Risk assessment Is defined in ISO 31000 through the overall process of risk identification, risk analysis and risk evaluation.

Risk identification:

The purpose of risk identification is to find, recognize and describe risks that might help or prevent an organization achieving its objectives. Relevant, appropriate and up-to-date information is important in identifying risk.

Risk analysis

The purpose of risk analysis is to comprehend the nature of risk and its characteristics including, where appropriate, the level of risk. Risk analysis involves a detailed consideration of uncertainties, risk sources, consequences, likelihood, events, scenarios, controls and their effectiveness.

Risk evaluation:

The purpose of risk evaluation is to support decisions. Risk evaluation involves comparing the results of the risk analysis with the established risk criteria to determine where additional action is required.

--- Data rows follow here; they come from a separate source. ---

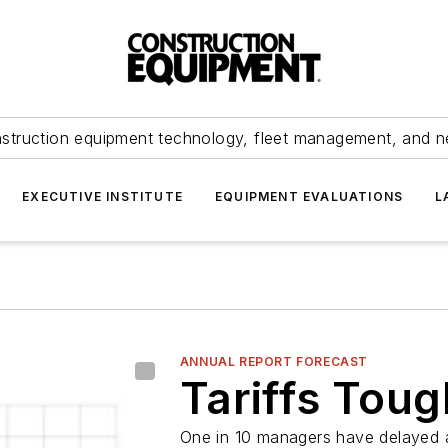
struction equipment technology, fleet management, and 
EXECUTIVE INSTITUTE
EQUIPMENT EVALUATIONS
L
ANNUAL REPORT FORECAST
Tariffs Toug
One in 10 managers have delayed a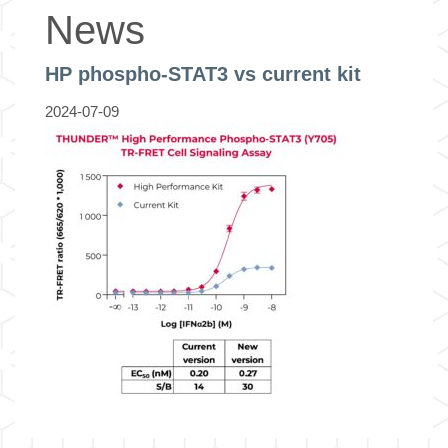
News
HP phospho-STAT3 vs current kit
2024-07-09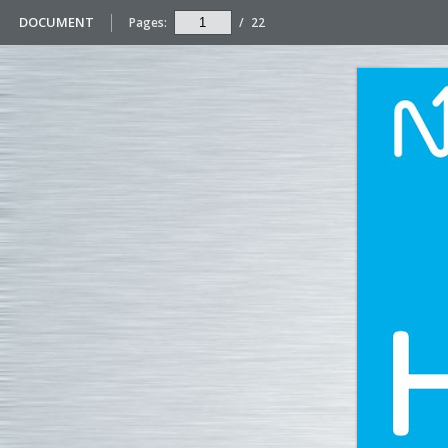
DOCUMENT
Pages:
/
22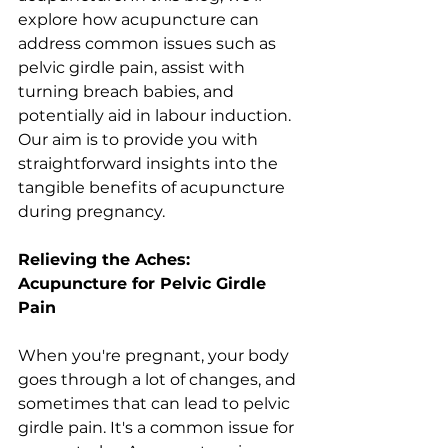
explore how acupuncture can 
address common issues such as 
pelvic girdle pain, assist with 
turning breach babies, and 
potentially aid in labour induction. 
Our aim is to provide you with 
straightforward insights into the 
tangible benefits of acupuncture 
during pregnancy.
Relieving the Aches: 
Acupuncture for Pelvic Girdle 
Pain
When you're pregnant, your body 
goes through a lot of changes, and 
sometimes that can lead to pelvic 
girdle pain. It's a common issue for 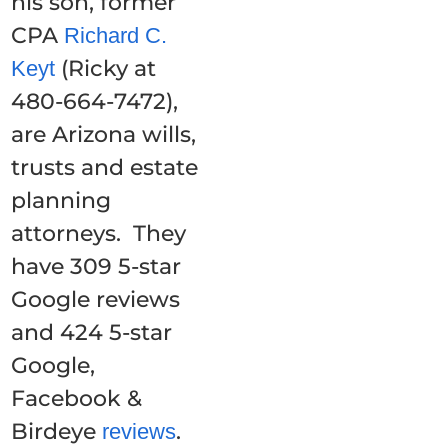
his son, former
CPA
Richard C.
(Ricky at
Keyt
480-664-7472),
are Arizona wills,
trusts and estate
planning
attorneys. They
have 309 5-star
Google reviews
and 424 5-star
Google,
Facebook &
Birdeye
.
reviews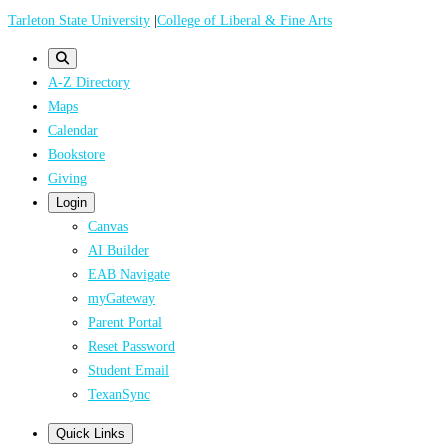
Skip
Tarleton State University
|
College of Liberal & Fine Arts
to
main
A-Z Directory
content
Maps
Calendar
Bookstore
Giving
Login
Canvas
AI Builder
EAB Navigate
myGateway
Parent Portal
Reset Password
Student Email
TexanSync
Quick Links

Step 3: Responding to Risk

The third component of risk management addresses how organizations respond to risk once that risk is determined based on the results of a risk assessment.

The purpose of the risk response component is to provide a consistent, organization-wide response to risk in accordance with the organizational risk frame by:

  1. Developing alternative courses of action for responding to risk;
  2. Evaluating the alternative courses of action;
  3. Determining appropriate courses of action consistent with organizational risk tolerance; and
  4. Implementing risk responses based on selected courses of action.

This phase is considered within ISO 31000 as spanning both the Plan and Do phases through actions such as:

  • Developing risk treatment plan
  • Risk acceptance
  • Implementation of risk treatment plan

Step 4: Monitoring risk

The fourth component of risk management addresses how organizations monitor risk over time.

The purpose of the risk monitoring component is to:

  1. Determine the ongoing effectiveness of risk responses (consistent with the organizational risk frame);
  2. Identify risk-impacting changes to organizational information systems and the environments in which the systems operate;
  3. Verify that planned risk responses are implemented and information security requirements derived from and traceable to organizational missions/business functions, federal legislation, directives, regulations, policies, standards, and guidelines are satisfied.

This part is considered in the check and act phases of ISO 31000:

  • Continual monitoring, reviewing and reviewing of risks
  • Maintain and improve the information Security Risk Management process.